Right or wrong, good and bad
Written by Sheree Echlin
Am I a bad mum? Do I give in too easily or am I too harsh? Honestly some days I wonder if I’ve somehow swapped my children without realising and ended up with tiny devils in their place. Yes, I do have good days with them…I think. Maybe I imagined them all. Just kidding.
My girls are generally pretty good kids but holy moly they can become downright pains in the bum in the blink of an eye. I know it’s a stage that will pass, just like everything else, but it feels like it’s dragging on forever and ever and ever. The years might be short but the days and nights are endless, haha.
I guess it’s all about perspective. In the whole scheme of things, nothing is really that bad. But when you’re tired, run down or have a million things to do, kids getting on your nerves, pushing your buttons or just generally driving you insane, it doesn’t take much for you to reach the end of your tether. And when mummy loses it, it’s not always pretty.
I still love watching my girls when they play together nicely and even when they look out for each other. Small things like that can often go a long way. But all it takes is one little (or big) whack from one sister to the other and things can take a turn for the worse. Tears, tantrums, a few more random whacks (usually from the youngest to the eldest, mind you) and we almost have all out war.
When you first become a parent, you don’t think about dealing with sibling fights, in fact it barely registers on your mind. You’re too busy caught up in the newborn haze of nappies, feeds and no sleep. Even with one child, things feel full on and crazy all the time. But they aren’t.
It’s not until you throw two in the ring (children I’m talking about) and then you become an umpire. The downside is you’re not meant to pick sides. Guiltily I do sometimes, it depends on which child is annoying me that little bit more (hahahaha) but nine times out of ten, they both learn not to mess with mummy! Okay, so maybe it’s more like six out of ten times, but a Mumma can dream, can’t she?!
And they know just when to start, well pretty much anything. You go to hang washing out, put rubbish in the bin, go to the toilet or just really need to concentrate on something and it’s on like Donkey Kong. They say silence is deafening, but I swear sometimes just hearing “Mummmmmmmmy” mixed with crying and screaming over and over again can be worse. They fight over pretty much anything these days, even me.

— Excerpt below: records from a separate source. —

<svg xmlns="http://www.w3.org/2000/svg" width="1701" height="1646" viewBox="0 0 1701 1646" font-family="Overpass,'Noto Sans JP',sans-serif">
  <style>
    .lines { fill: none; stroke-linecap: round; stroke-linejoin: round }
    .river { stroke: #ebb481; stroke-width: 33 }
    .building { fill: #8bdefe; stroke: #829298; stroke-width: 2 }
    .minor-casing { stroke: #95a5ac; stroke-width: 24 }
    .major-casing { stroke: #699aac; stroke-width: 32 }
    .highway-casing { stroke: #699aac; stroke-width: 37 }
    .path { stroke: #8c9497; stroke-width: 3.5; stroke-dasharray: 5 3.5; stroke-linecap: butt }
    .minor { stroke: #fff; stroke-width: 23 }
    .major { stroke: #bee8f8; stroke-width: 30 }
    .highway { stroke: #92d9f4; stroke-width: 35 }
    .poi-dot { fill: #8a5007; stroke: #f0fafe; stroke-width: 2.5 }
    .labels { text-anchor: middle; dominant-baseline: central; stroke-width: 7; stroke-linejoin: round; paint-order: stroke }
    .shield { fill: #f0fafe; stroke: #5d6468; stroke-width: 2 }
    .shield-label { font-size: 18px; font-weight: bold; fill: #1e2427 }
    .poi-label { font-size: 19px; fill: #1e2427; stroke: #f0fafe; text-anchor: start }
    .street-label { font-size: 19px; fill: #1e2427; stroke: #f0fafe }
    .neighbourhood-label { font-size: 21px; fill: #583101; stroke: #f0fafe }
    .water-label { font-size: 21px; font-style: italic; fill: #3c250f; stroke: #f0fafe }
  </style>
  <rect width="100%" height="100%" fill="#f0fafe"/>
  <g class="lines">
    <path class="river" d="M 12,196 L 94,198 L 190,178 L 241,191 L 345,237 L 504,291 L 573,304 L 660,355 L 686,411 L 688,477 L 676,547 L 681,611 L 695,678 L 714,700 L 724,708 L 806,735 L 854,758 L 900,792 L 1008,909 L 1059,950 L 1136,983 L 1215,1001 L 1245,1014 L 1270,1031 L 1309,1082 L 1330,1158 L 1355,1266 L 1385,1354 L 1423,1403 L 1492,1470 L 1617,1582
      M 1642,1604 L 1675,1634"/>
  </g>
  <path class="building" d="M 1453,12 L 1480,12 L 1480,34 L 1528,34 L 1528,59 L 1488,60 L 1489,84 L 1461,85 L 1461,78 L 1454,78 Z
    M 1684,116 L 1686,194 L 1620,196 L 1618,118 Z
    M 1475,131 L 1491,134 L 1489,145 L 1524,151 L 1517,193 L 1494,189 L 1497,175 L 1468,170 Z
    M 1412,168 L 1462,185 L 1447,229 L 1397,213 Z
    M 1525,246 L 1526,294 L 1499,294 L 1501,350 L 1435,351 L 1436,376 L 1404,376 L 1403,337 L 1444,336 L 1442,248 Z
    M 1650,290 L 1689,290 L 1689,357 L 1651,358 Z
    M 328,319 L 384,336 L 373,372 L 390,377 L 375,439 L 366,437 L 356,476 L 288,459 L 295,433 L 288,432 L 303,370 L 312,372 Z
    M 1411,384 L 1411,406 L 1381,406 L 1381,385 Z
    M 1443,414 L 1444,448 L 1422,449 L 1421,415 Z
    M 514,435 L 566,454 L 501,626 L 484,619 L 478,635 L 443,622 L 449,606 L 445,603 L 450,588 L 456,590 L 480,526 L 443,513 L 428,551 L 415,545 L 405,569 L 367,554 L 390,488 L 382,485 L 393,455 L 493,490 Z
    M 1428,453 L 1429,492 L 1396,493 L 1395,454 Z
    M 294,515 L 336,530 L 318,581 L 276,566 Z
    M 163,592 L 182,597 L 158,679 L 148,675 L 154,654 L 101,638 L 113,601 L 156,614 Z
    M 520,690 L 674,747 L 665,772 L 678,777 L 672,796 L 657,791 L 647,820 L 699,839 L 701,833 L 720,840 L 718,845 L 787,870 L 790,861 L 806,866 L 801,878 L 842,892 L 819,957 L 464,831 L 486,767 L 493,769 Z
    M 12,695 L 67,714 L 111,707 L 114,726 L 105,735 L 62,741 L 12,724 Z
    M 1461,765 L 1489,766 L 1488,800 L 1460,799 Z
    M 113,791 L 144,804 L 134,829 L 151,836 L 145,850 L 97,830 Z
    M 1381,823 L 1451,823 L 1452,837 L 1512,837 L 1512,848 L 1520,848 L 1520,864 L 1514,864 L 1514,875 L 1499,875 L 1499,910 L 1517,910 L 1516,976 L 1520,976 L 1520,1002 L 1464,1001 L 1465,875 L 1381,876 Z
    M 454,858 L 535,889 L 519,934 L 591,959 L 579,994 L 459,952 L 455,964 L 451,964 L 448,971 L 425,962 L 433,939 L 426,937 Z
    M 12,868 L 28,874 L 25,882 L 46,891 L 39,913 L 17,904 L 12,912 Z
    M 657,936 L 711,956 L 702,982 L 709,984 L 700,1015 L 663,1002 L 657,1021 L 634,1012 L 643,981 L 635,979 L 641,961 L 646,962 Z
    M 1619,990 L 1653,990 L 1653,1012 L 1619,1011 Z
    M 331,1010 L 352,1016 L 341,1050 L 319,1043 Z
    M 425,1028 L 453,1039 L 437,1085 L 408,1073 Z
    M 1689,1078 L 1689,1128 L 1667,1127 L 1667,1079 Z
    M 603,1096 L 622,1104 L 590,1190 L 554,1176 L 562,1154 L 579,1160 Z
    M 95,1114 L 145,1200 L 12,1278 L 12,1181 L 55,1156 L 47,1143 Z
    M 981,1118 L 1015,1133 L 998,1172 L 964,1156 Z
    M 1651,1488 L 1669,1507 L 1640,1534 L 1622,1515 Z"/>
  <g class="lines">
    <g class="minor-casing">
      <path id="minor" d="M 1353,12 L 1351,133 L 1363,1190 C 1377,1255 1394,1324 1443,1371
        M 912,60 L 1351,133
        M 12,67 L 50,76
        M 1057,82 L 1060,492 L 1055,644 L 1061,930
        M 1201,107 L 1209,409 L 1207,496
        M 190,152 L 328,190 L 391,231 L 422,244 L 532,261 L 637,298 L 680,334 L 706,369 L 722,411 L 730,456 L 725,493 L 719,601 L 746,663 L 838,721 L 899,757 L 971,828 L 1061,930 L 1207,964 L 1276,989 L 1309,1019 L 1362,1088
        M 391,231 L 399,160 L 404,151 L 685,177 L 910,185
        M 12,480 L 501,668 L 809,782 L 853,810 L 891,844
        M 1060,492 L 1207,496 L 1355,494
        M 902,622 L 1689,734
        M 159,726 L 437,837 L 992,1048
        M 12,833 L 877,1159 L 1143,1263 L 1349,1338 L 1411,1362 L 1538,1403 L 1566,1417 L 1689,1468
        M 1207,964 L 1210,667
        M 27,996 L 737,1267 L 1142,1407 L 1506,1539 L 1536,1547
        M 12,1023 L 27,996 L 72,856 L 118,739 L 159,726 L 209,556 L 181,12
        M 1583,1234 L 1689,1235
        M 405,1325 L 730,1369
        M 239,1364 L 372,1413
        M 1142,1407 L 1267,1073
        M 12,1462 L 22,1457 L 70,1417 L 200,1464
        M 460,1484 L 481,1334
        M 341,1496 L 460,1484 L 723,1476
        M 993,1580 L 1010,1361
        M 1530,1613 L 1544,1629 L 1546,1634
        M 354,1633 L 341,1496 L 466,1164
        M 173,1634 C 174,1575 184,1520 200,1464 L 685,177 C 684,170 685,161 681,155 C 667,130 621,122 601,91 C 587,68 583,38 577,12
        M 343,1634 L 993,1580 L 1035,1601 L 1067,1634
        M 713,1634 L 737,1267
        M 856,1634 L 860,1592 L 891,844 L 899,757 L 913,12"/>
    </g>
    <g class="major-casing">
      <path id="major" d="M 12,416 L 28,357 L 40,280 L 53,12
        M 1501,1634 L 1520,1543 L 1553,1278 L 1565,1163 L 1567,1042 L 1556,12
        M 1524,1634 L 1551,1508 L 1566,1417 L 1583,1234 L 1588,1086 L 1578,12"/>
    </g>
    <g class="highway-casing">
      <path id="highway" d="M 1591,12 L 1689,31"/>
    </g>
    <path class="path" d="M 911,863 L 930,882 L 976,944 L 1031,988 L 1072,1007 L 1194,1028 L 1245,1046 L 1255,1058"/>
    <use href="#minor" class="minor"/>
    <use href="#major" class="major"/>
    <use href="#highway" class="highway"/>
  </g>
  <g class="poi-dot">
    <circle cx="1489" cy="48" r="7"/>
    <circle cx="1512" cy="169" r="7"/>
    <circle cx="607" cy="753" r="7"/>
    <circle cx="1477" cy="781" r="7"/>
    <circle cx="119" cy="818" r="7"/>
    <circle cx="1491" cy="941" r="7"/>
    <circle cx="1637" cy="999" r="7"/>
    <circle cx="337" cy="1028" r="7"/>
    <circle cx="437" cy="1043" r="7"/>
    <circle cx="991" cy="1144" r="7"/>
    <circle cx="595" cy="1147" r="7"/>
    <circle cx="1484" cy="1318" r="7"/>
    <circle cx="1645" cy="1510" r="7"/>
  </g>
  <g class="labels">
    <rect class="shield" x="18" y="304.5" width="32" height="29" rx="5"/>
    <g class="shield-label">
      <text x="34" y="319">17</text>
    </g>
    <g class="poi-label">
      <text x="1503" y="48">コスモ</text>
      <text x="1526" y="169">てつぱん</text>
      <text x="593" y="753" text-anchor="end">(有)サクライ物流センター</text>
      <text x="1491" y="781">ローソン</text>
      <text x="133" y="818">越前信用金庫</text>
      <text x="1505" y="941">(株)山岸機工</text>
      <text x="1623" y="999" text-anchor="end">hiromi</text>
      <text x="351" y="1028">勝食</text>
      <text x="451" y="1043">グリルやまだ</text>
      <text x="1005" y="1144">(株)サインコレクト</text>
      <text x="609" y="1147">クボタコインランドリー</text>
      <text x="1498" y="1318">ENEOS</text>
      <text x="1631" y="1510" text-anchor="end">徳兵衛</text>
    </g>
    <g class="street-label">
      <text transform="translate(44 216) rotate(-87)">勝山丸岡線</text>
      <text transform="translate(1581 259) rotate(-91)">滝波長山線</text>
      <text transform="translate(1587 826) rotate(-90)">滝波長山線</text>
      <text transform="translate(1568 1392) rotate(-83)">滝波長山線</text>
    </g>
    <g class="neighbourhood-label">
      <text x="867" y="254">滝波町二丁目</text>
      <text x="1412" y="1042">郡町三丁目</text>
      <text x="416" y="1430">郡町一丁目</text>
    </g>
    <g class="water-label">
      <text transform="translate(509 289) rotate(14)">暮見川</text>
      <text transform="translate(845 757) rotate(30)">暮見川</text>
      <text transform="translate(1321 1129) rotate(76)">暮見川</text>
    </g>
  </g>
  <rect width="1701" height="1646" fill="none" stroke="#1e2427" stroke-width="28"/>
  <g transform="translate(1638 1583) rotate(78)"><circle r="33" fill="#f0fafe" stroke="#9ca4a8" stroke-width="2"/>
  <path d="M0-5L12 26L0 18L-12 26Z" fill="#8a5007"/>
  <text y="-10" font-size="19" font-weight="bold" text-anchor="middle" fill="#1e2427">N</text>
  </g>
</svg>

It’s kind of endearing until you have arms and legs pushing and shoving just to sit on your lap. Good old sibling rivalry, it just makes my day….not. I remember the days of trying to get my older brother in trouble with mum and dad. It didn’t always work but the satisfaction when it did….man payback was and sometimes still is the best feeling ever.
I know I’m not a perfect mum and quite often I get angry or upset with my girls, I try not to but it happens. Partly because they get on my nerves and also partly because I’m over being or rather trying to be “nice” mummy all the time. But this is a tough gig and it can take its toll on anyone and everyone. I still reach for the wine and chocolate when I can, they are my saviours, along with a couple of really amazing friends.
We compare horror stories (commiserate, vent and sometimes share wine) and it’s always nice to know you’re not alone, even if you feel like you are. I know one tough stage will pass into another but it never takes away from the current never-ending phase of torture. Okay, a bit extreme maybe, but I never thought there could be so much drama over pulling the plug out of the bath or even helping put dishes away (I know right?!). #firstworldproblems haha!
Ahhhhh kids, they will either make you or break you, maybe even both at different stages. I swear, at times, my two are determined to break me, but I like to remind them of where they learnt some of their sass from. The apple certainly didn’t fall far from this tree. Bring it on kiddos, but maybe wait until I’ve had some wine or chocolate first!